**Questions on the material**.
A. In the commentary on the test for wrongfulness, swap "controversial" for "disputed" and reproduce the portion starting with "In contrast with" and going on through "the new test.".
B. Summarize the commentary on the test for wrongfulness in three sentences.
C. Write the next part of the commentary on the test for wrongfulness, picking up after its final sentence.

**Selected passage**.
++++

In contrast with South African Hang and Paragliding Association v Bewick 2015 3 SA 449 (SCA), in which Brand JA seemed willing to reconcile the traditional boni mores test with the controversial new test for wrongfulness as the reasonableness to hold the defendant liable, in the Za case he almost exclusively applied the new test.

It is unfortunate that the judge set the traditional test aside, as the reconciliatory approach has increasingly come to the fore in recent decisions of the constitutional court where the new test has not been applied exclusively and at the expense of the traditional test, but the boni mores legal-duty approach and the new test are utilised under the same umbrella, as it were, to determine wrongfulness.

Because Brand JA advocated the new test for wrongfulness so strongly, his handling of the distinction between the traditional test for wrongfulness and that for negligence, suggesting that the two tests could cause confusion, is subject to criticism. If the essential functions of these two delictual elements are kept in mind, namely, in the case of wrongfulness of and omission, whether there was a legal duty on the actor to prevent harm by positive conduct, and if so, in the case of negligence, whether the reasonable person would have foreseen damage and taken steps to prevent it, there can be no question of confusion.

++++

**Extracted information**.
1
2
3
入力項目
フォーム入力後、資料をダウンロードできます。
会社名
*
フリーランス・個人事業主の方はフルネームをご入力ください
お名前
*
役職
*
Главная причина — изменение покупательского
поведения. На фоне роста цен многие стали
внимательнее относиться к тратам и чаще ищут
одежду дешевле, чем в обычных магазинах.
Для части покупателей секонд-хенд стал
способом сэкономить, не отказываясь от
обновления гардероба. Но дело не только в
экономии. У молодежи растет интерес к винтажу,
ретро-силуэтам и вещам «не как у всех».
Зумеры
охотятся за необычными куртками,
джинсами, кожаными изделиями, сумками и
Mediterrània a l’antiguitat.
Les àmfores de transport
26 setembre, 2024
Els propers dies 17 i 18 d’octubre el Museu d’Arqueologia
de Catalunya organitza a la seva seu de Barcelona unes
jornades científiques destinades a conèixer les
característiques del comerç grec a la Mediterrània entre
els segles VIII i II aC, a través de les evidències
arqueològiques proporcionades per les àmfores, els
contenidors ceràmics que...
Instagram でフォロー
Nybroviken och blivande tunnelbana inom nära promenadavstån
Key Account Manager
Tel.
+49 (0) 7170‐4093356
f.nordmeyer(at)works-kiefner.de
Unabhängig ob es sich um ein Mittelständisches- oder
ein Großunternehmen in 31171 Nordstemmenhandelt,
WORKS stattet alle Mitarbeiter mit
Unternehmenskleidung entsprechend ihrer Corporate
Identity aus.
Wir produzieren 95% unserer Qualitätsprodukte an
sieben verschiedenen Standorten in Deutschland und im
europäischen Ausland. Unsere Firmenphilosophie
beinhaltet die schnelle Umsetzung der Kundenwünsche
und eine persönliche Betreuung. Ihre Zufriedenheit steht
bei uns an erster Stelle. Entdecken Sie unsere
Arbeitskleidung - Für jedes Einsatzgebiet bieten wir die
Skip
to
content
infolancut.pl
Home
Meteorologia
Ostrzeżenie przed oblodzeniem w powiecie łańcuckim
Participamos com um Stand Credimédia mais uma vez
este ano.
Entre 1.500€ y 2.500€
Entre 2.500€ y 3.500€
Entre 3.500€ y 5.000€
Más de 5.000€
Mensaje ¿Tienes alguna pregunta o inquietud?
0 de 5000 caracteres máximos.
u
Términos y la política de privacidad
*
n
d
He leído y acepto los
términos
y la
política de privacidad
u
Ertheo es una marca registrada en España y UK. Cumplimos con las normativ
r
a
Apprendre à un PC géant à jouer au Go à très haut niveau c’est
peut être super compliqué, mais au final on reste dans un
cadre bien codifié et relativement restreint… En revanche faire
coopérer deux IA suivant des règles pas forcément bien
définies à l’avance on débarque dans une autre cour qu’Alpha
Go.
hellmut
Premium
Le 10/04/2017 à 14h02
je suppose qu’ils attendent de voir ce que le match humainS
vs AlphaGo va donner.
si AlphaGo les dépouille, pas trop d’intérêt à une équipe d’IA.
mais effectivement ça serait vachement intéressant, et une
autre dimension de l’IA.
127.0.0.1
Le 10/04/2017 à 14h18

++++

**Answers for the exercise**.
A.
In contrast with South African Hang and Paragliding Association v Bewick 2015 3 SA 449 (SCA), in which Brand JA seemed willing to reconcile the traditional boni mores test with the disputed new test for wrongfulness as the reasonableness to hold the defendant liable, in the Za case he almost exclusively applied the new test.

B. Unlike in South African Hang and Paragliding Association v Bewick, where Brand JA seemed willing to reconcile the traditional boni mores test with the new test of the reasonableness of holding the defendant liable, in the Za case he almost exclusively applied the new test. Setting the traditional test aside is unfortunate, because recent constitutional court decisions increasingly use the boni mores legal-duty approach and the new test together to determine wrongfulness. His suggestion that the traditional test for wrongfulness and the test for negligence could cause confusion is open to criticism, since there is no confusion if the essential functions of the two elements are kept in mind.

C.
Brand JA, following in the footsteps of the established approach to the wrongfulness of an omission, strangely enough, took into consideration the following two factors in order to determine whether wrongfulness was present: the fact that the defendants had control over a dangerous object and that they had knowledge of or foresaw that their omission could cause damage.

Lastly, the court’s treatment of negligence (the reasonable person test) and factual causation (the conditio sine qua non approach) can be supported.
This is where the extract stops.